Doctor-Patient Talks May Impact Breast Cancer Care
Fri Mar 29,10:13 AM ET
By Jacqueline Stenson
NEW YORK (Reuters Health)
Doctors who spend some extra time talking with their elderly breast cancer patients about treatment options and concerns regarding surgery can improve care and boost patient satisfaction too, a study finds.
Compassion appeared to be the key determinant of whether the patients, all of whom had early-stage breast cancer that had not spread, were satisfied with their care, results indicate.
Patients who said their doctors initiated a lot of communication about the women's worries and opinions about the disease were more than twice as likely to say they were satisfied with their care than patients whose doctors asked fewer such questions.
"There are two components of communication here--one is for the technical information and one is more about caring, talking about patients' concerns," said study author Dr. Wenchi Liang, a cancer researcher at Georgetown University Medical Center in Washington, DC. "A caring attitude is a strong factor for satisfaction."
The study, published in a recent issue of the Journal of Clinical Oncology, involved 613 mostly white women aged 67 and older who had been treated for early-stage breast cancer 3 to 6 months prior to being interviewed about their care.
Liang noted that while most doctors are pretty good at discussing treatment options, they may fall short when it comes to addressing the emotional issues surrounding surgery, either because they don't have good skills in this area or they are too pressed for time.

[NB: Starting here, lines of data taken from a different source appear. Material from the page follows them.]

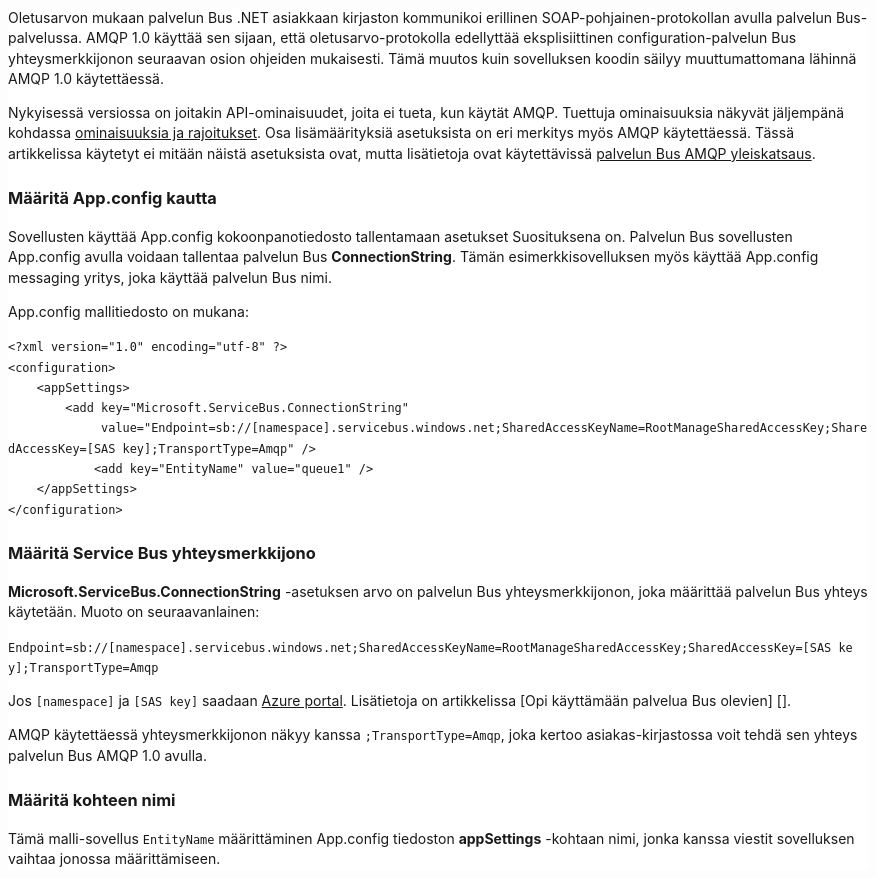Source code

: Oletusarvon mukaan palvelun Bus .NET asiakkaan kirjaston kommunikoi erillinen SOAP-pohjainen-protokollan avulla palvelun Bus-palvelussa. AMQP 1.0 käyttää sen sijaan, että oletusarvo-protokolla edellyttää eksplisiittinen configuration-palvelun Bus yhteysmerkkijonon seuraavan osion ohjeiden mukaisesti. Tämä muutos kuin sovelluksen koodin säilyy muuttumattomana lähinnä AMQP 1.0 käytettäessä.

Nykyisessä versiossa on joitakin API-ominaisuudet, joita ei tueta, kun käytät AMQP. Tuettuja ominaisuuksia näkyvät jäljempänä kohdassa [ominaisuuksia ja rajoitukset](#unsupported-features-and-restrictions). Osa lisämäärityksiä asetuksista on eri merkitys myös AMQP käytettäessä. Tässä artikkelissa käytetyt ei mitään näistä asetuksista ovat, mutta lisätietoja ovat käytettävissä [palvelun Bus AMQP yleiskatsaus](service-bus-amqp-dotnet.md#unsupported-features-restrictions-and-behavioral-differences).

### <a name="configure-via-appconfig"></a>Määritä App.config kautta

Sovellusten käyttää App.config kokoonpanotiedosto tallentamaan asetukset Suosituksena on. Palvelun Bus sovellusten App.config avulla voidaan tallentaa palvelun Bus **ConnectionString**. Tämän esimerkkisovelluksen myös käyttää App.config messaging yritys, joka käyttää palvelun Bus nimi.

App.config mallitiedosto on mukana:

```
<?xml version="1.0" encoding="utf-8" ?>
<configuration>
    <appSettings>
        <add key="Microsoft.ServiceBus.ConnectionString"
             value="Endpoint=sb://[namespace].servicebus.windows.net;SharedAccessKeyName=RootManageSharedAccessKey;SharedAccessKey=[SAS key];TransportType=Amqp" />
            <add key="EntityName" value="queue1" />
    </appSettings>
</configuration>
```

### <a name="configure-the-service-bus-connection-string"></a>Määritä Service Bus yhteysmerkkijono

**Microsoft.ServiceBus.ConnectionString** -asetuksen arvo on palvelun Bus yhteysmerkkijonon, joka määrittää palvelun Bus yhteys käytetään. Muoto on seuraavanlainen:

```
Endpoint=sb://[namespace].servicebus.windows.net;SharedAccessKeyName=RootManageSharedAccessKey;SharedAccessKey=[SAS key];TransportType=Amqp
```

Jos `[namespace]` ja `[SAS key]` saadaan [Azure portal][]. Lisätietoja on artikkelissa [Opi käyttämään palvelua Bus olevien] [].

AMQP käytettäessä yhteysmerkkijonon näkyy kanssa `;TransportType=Amqp`, joka kertoo asiakas-kirjastossa voit tehdä sen yhteys palvelun Bus AMQP 1.0 avulla.

### <a name="configure-the-entity-name"></a>Määritä kohteen nimi

Tämä malli-sovellus `EntityName` määrittäminen App.config tiedoston **appSettings** -kohtaan nimi, jonka kanssa viestit sovelluksen vaihtaa jonossa määrittämiseen.


[Azure portal]: https://portal.azure.com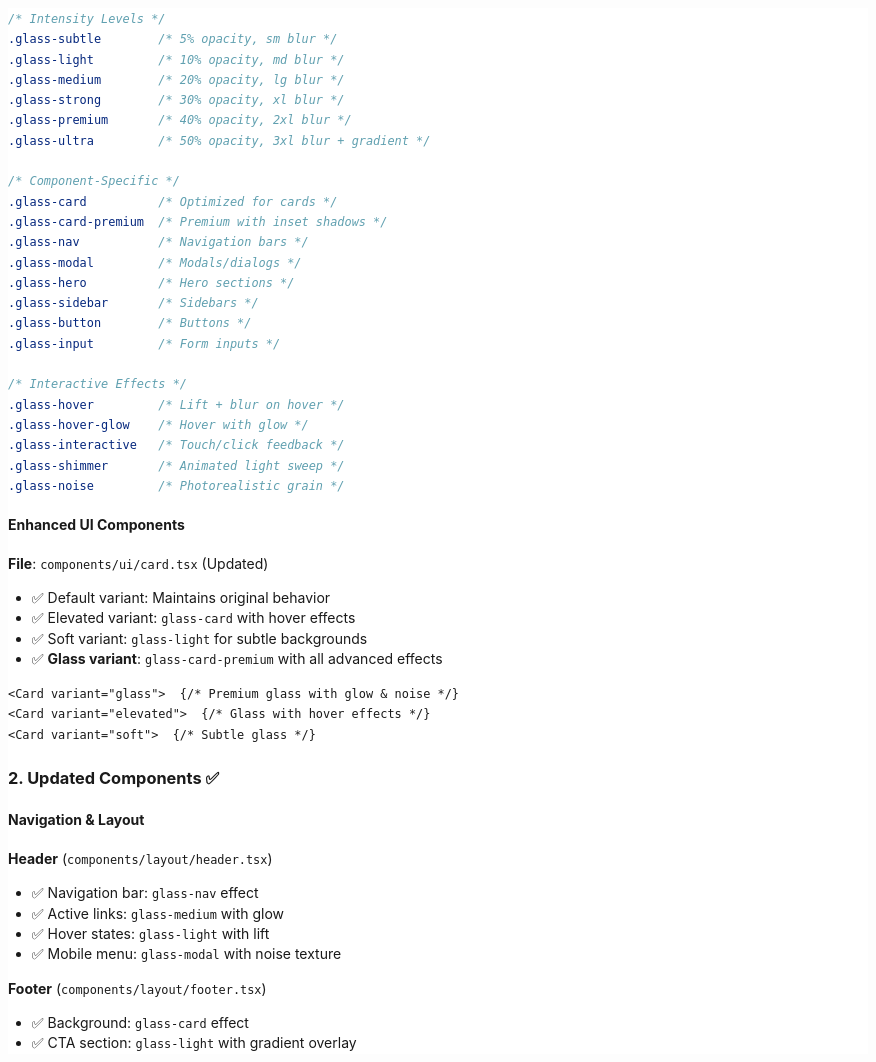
 ```css
/* Intensity Levels */
.glass-subtle        /* 5% opacity, sm blur */
.glass-light         /* 10% opacity, md blur */
.glass-medium        /* 20% opacity, lg blur */
.glass-strong        /* 30% opacity, xl blur */
.glass-premium       /* 40% opacity, 2xl blur */
.glass-ultra         /* 50% opacity, 3xl blur + gradient */

/* Component-Specific */
.glass-card          /* Optimized for cards */
.glass-card-premium  /* Premium with inset shadows */
.glass-nav           /* Navigation bars */
.glass-modal         /* Modals/dialogs */
.glass-hero          /* Hero sections */
.glass-sidebar       /* Sidebars */
.glass-button        /* Buttons */
.glass-input         /* Form inputs */

/* Interactive Effects */
.glass-hover         /* Lift + blur on hover */
.glass-hover-glow    /* Hover with glow */
.glass-interactive   /* Touch/click feedback */
.glass-shimmer       /* Animated light sweep */
.glass-noise         /* Photorealistic grain */
```

#### Enhanced UI Components
**File**: `components/ui/card.tsx` (Updated)

- ✅ Default variant: Maintains original behavior
- ✅ Elevated variant: `glass-card` with hover effects
- ✅ Soft variant: `glass-light` for subtle backgrounds
- ✅ **Glass variant**: `glass-card-premium` with all advanced effects

```tsx
<Card variant="glass">  {/* Premium glass with glow & noise */}
<Card variant="elevated">  {/* Glass with hover effects */}
<Card variant="soft">  {/* Subtle glass */}
```

### 2. Updated Components ✅

#### Navigation & Layout

**Header** (`components/layout/header.tsx`)
- ✅ Navigation bar: `glass-nav` effect
- ✅ Active links: `glass-medium` with glow
- ✅ Hover states: `glass-light` with lift
- ✅ Mobile menu: `glass-modal` with noise texture

**Footer** (`components/layout/footer.tsx`)
- ✅ Background: `glass-card` effect
- ✅ CTA section: `glass-light` with gradient overlay
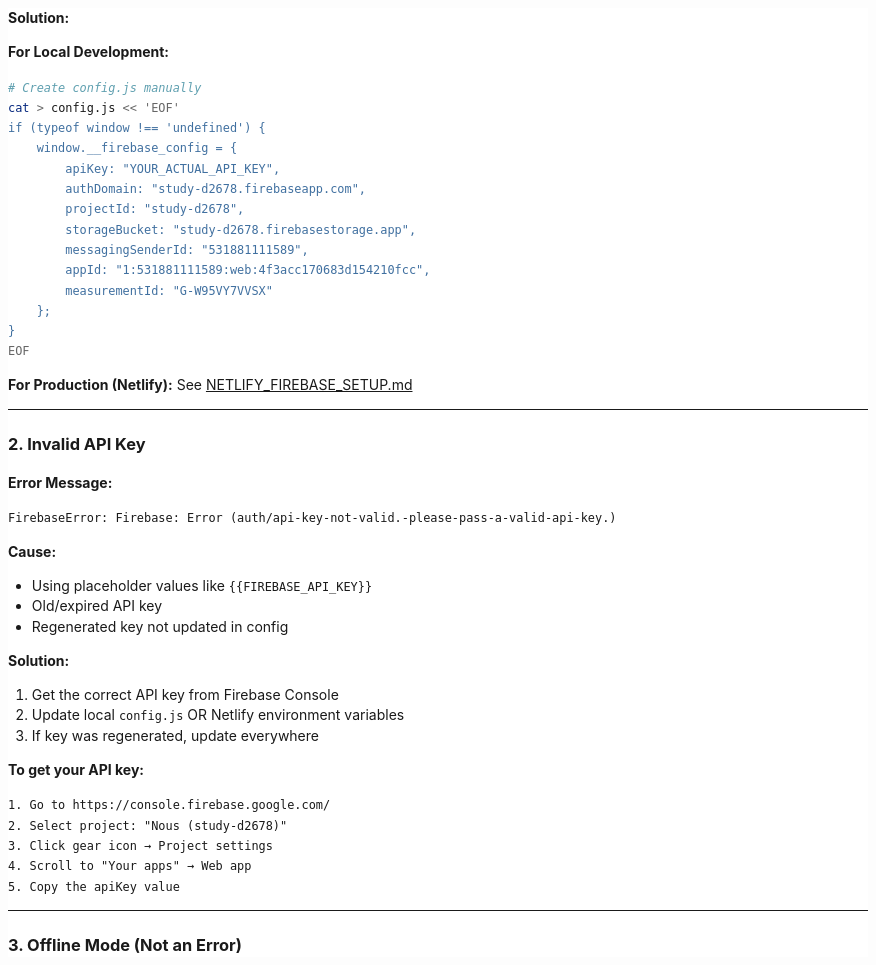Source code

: **Solution:**

**For Local Development:**
```bash
# Create config.js manually
cat > config.js << 'EOF'
if (typeof window !== 'undefined') {
    window.__firebase_config = {
        apiKey: "YOUR_ACTUAL_API_KEY",
        authDomain: "study-d2678.firebaseapp.com",
        projectId: "study-d2678",
        storageBucket: "study-d2678.firebasestorage.app",
        messagingSenderId: "531881111589",
        appId: "1:531881111589:web:4f3acc170683d154210fcc",
        measurementId: "G-W95VY7VVSX"
    };
}
EOF
```

**For Production (Netlify):**
See [NETLIFY_FIREBASE_SETUP.md](../../NETLIFY_FIREBASE_SETUP.md)

---

### 2. Invalid API Key

**Error Message:**
```
FirebaseError: Firebase: Error (auth/api-key-not-valid.-please-pass-a-valid-api-key.)
```

**Cause:**
- Using placeholder values like `{{FIREBASE_API_KEY}}`
- Old/expired API key
- Regenerated key not updated in config

**Solution:**
1. Get the correct API key from Firebase Console
2. Update local `config.js` OR Netlify environment variables
3. If key was regenerated, update everywhere

**To get your API key:**
```
1. Go to https://console.firebase.google.com/
2. Select project: "Nous (study-d2678)"
3. Click gear icon → Project settings
4. Scroll to "Your apps" → Web app
5. Copy the apiKey value
```

---

### 3. Offline Mode (Not an Error)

But thorough treatment discussions have their merits, too. In the study, women who said their doctors discussed the most treatment options with them were one-third more likely than other women to receive breast-conserving surgery, such as lumpectomy, followed by radiation, rather than undergoing a complete breast removal (mastectomy) or breast-conserving surgery without radiation.
Survival rates are similar for mastectomy and breast-conserving surgery plus radiation, Liang said, though many doctors recommend--and women often prefer--the latter because it preserves more breast tissue.
However, some elderly women do not opt for breast-conserving surgery because they don't want to keep going back to the hospital for the recommended follow-up radiation treatment.
And older women who have breast-conserving surgery are less likely to undergo the radiation therapy than younger women, according to Liang. But the new study found that women who had detailed treatment discussions with their doctors were most likely to complete the radiation as advised.
Research has indicated that older breast cancer patients tend to seek less medical information than their younger counterparts, perhaps because they are uncomfortable asking questions, or they don't know how to raise questions, Liang said. But informed choices are better choices, she stressed. "If they feel they can't ask questions then they should have a friend or relative ask for them," she advised.